401 with query access_token

I am getting a 401 from the /user endpoint when sending an access_token in the uri:

2016-06-11 12:51:01.969 DEBUG 3488 --- [io-8081-exec-10] s.s.w.c.SecurityContextPersistenceFilter : SecurityContextHolder now cleared, as request processing completed
2016-06-11 12:51:01.970 DEBUG 3488 --- [io-8081-exec-10] o.s.s.web.DefaultRedirectStrategy        : Redirecting to 'https://api.twitch.tv/kraken/oauth2/authorize?client_id=xxxxxxxxxxxxxxxxxxxxxxx&redirect_uri=https://mydomain.com/login/twitch/&response_type=code&scope=user_read&state=8w8rUS'
[...]
2016-06-11 13:05:20.522 DEBUG 7876 --- [nio-8081-exec-4] g.c.AuthorizationCodeAccessTokenProvider : Retrieving token from https://api.twitch.tv/kraken/oauth2/token
2016-06-11 13:05:20.522 DEBUG 7876 --- [nio-8081-exec-4] g.c.AuthorizationCodeAccessTokenProvider : Encoding and sending form: {grant_type=[authorization_code], code=[ob17wzii3jqkwznb7v4n86aowv3o0r], redirect_uri=[https://mydomain.com/login/twitch/], client_id=[xxxxxxxxxxxxxx], client_secret=[xxxxxxxxxxxxxxx]}
2016-06-11 13:05:21.246  INFO 7876 --- [nio-8081-exec-4] o.s.b.a.s.o.r.UserInfoTokenServices      : Getting user info from: https://api.twitch.tv/kraken/user
2016-06-11 13:05:21.247 DEBUG 7876 --- [nio-8081-exec-4] o.s.s.oauth2.client.OAuth2RestTemplate   : Created GET request for "https://api.twitch.tv/kraken/user?access_token=e0arsft35wcqr44v8rv5ohabo9p68r"
2016-06-11 13:05:21.248 DEBUG 7876 --- [nio-8081-exec-4] o.s.s.oauth2.client.OAuth2RestTemplate   : Setting request Accept header to [application/json, application/*+json]
2016-06-11 13:05:21.342 DEBUG 7876 --- [nio-8081-exec-4] o.s.s.oauth2.client.OAuth2RestTemplate   : GET request for "https://api.twitch.tv/kraken/user" resulted in 401 (Unauthorized); invoking error handler

direct http error:

{"error":"Unauthorized","status":401,"message":"Token invalid or missing required scope"}

API documentation says passing token in uri is valid, and I have the correct role when requesting token, am I missing anything obvious?

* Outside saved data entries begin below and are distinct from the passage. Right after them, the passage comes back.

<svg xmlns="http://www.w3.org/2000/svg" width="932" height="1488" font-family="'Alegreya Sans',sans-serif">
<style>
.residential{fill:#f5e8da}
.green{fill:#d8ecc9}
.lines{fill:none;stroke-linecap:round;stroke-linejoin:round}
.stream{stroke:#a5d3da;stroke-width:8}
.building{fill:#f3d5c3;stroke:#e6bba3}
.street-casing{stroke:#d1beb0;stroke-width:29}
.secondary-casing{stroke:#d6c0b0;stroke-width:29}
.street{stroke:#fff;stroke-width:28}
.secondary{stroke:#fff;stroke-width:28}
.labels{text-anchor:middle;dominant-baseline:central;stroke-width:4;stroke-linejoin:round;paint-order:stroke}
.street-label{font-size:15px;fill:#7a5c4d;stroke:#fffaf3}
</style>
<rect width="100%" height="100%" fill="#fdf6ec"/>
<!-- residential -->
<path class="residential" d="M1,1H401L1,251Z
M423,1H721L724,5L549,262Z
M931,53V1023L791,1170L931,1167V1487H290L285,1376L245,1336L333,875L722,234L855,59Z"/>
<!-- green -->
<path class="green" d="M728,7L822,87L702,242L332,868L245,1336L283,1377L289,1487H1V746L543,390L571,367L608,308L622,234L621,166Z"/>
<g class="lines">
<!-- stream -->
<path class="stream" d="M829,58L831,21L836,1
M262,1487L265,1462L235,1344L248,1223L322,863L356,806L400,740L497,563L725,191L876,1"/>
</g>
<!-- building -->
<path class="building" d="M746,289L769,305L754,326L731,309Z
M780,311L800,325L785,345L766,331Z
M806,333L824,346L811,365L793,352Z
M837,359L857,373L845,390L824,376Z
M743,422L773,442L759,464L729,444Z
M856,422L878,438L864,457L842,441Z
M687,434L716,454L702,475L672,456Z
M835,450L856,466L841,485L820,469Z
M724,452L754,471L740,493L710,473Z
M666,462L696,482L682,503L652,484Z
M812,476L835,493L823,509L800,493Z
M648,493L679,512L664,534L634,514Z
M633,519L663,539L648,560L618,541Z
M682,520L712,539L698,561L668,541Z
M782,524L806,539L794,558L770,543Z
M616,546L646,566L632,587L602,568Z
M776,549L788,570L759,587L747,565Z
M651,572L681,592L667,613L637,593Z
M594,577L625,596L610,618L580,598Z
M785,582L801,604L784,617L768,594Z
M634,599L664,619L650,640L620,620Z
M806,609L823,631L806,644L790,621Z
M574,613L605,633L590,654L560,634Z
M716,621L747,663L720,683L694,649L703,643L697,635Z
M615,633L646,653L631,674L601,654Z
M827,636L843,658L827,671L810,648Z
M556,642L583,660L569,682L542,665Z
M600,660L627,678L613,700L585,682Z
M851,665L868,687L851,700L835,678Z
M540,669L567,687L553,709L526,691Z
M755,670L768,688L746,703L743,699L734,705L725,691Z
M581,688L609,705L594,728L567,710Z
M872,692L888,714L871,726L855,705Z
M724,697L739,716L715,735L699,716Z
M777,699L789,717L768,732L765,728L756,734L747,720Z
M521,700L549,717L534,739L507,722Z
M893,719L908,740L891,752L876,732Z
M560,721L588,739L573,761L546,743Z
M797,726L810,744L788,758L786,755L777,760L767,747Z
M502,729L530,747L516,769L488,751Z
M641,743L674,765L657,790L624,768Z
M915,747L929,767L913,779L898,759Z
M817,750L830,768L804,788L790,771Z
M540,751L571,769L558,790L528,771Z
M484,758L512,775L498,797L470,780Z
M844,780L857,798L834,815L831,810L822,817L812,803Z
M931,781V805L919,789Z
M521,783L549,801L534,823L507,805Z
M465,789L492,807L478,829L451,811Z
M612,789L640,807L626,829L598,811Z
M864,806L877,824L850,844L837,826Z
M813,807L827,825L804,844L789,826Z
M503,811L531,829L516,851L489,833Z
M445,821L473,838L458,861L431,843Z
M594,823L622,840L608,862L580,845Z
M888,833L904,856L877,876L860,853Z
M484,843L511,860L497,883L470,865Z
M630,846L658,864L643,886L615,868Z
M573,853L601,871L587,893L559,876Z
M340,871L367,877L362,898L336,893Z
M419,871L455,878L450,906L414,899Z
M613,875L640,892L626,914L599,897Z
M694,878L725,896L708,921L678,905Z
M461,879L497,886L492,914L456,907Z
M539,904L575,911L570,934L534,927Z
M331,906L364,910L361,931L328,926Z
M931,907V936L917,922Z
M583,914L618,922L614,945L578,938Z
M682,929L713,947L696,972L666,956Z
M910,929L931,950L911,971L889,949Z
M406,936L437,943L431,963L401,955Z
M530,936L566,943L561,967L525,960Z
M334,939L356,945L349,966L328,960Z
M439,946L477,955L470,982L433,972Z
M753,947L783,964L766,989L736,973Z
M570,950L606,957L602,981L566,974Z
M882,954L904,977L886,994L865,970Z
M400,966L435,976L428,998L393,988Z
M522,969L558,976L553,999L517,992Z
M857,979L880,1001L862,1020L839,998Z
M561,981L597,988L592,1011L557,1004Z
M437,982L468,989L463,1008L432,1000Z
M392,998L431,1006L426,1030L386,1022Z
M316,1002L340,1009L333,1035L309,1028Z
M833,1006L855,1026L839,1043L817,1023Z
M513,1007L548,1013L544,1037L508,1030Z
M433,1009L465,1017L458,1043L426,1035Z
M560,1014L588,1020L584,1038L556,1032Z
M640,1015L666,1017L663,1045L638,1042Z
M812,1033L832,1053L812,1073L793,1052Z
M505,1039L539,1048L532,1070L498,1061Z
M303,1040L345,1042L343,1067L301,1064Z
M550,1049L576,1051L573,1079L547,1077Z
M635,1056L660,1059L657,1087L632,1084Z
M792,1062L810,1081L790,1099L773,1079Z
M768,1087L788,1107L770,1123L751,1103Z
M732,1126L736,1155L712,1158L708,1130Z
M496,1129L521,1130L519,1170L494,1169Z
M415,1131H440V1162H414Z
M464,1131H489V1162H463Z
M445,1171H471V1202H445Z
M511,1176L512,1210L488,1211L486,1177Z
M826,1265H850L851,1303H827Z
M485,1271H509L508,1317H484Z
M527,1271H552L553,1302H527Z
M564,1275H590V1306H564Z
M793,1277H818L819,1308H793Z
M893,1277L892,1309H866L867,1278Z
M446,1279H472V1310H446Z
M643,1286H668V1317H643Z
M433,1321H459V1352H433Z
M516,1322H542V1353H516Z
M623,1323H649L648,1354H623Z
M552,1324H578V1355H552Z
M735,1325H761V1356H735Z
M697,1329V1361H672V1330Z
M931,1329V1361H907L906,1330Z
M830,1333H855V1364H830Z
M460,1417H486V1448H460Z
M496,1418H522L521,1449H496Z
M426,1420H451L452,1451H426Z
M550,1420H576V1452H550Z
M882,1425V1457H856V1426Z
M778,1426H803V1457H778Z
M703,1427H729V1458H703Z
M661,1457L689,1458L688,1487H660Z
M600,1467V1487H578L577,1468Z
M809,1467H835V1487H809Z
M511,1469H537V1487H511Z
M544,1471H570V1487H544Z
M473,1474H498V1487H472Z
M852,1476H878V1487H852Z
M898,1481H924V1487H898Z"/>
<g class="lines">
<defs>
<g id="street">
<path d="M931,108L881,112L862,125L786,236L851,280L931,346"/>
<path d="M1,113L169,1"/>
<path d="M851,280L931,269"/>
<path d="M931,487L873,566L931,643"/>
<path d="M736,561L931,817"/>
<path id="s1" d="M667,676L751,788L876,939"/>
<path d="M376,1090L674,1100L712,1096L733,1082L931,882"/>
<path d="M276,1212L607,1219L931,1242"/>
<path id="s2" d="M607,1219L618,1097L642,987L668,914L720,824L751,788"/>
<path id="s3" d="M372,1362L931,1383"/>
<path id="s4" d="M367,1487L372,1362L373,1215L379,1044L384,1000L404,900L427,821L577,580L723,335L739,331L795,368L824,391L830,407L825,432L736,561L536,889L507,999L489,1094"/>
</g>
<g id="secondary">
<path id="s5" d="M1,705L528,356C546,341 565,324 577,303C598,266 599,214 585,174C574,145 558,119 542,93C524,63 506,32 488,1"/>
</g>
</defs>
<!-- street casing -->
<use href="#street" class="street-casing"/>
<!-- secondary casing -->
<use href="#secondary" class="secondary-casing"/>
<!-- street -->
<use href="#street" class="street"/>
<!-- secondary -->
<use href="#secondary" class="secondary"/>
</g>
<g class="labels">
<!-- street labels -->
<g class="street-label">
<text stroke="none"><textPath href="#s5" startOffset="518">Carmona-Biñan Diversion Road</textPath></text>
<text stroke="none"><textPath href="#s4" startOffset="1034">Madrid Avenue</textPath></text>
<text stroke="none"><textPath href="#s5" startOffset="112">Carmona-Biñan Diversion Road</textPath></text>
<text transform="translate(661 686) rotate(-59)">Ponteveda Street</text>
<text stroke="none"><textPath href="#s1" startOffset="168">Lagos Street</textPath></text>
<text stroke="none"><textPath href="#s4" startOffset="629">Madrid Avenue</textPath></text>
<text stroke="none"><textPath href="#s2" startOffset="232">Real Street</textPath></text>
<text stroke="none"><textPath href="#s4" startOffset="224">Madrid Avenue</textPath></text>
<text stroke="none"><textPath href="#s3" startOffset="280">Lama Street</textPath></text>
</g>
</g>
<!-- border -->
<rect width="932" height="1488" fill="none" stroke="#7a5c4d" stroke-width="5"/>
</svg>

The query parameter name is oauth_token, not access_token.

3 Likes

Indeed it is, spring security uses access_token by default, as do the other end points I use.

Thank you very much.

1 Like

This topic was automatically closed 30 days after the last reply. New replies are no longer allowed.